Maybe it's her oh-my-heck, kid-next-door persona. Or the waif-like build and blonde-streaked locks that remind us of the girl who would turn her nose at the jock to help the geek. After just 10 minutes on the island, her tribe mates already nicknamed her "Sweet Pea."
She is "America's sweetheart," said Michael Starr of Orlando, Fla., creator of SurvivorFoxes.com, devoted to the female contestants on the show.
"She's the kind of girl that every guy wants for a girlfriend," he said, "that every father wants for a daughter, that every woman would be thrilled to welcome into the family as a daughter-in-law."
Just glance at her biography on the CBS site.
She "donated time and energy to the Special Olympics and worked closely with mentally-challenged young adults," it reads. "Dennis also earned her Certified Nurse Assistance certificate before graduation and worked full time with Alzheimer's patients in a nursing care center."
Talking to her face-to-face about the Survivor challenge is everyone else's biggest challenge.

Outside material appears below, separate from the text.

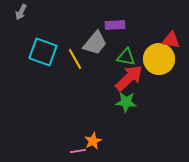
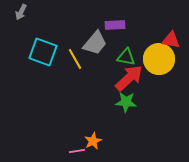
pink line: moved 1 px left
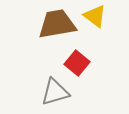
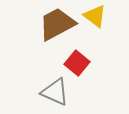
brown trapezoid: rotated 18 degrees counterclockwise
gray triangle: rotated 40 degrees clockwise
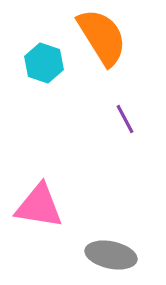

Due to a contract with the show's producers that could put her at risk for the million-dollar prize, Dennis or any other contestant is forbidden from talking about the show until they are voted off.
Seventeen-year-old Ashley Lange and her friend Jessica Martin feel they don't need to meet Dennis to know her.
They started a Neleh (pronounced ne-lee-a) Dennis fan site before the show even started.
"Neleh is young and she seemed cool and caring," said Lange, a high school student in the small town of Sylvan Lake, Alberta, Canada. "We wanted to pick someone [to do a Web site on] that we would like and who would go far."
And many think Dennis will reach the top of the pyramid.
Online sports betting site, Intertops.com, places Dennis to win with 9-to-5 odds. And she was voted most likely to win the million-dollar prize, according to a poll on CBS.com's "Survivor" page.
Last week's episode in which Dennis made her first power move, convincing Georgia judge Paschal English to vote off an unsuspecting member who had proclaimed himself tribal leader, also proved she has the wits to play the game.
"Don't be fooled by Neleh's gentle and unassuming facade," said Starr of SurvivorFoxes.com. "My guess is that it only conceals the steel wits and iron will within."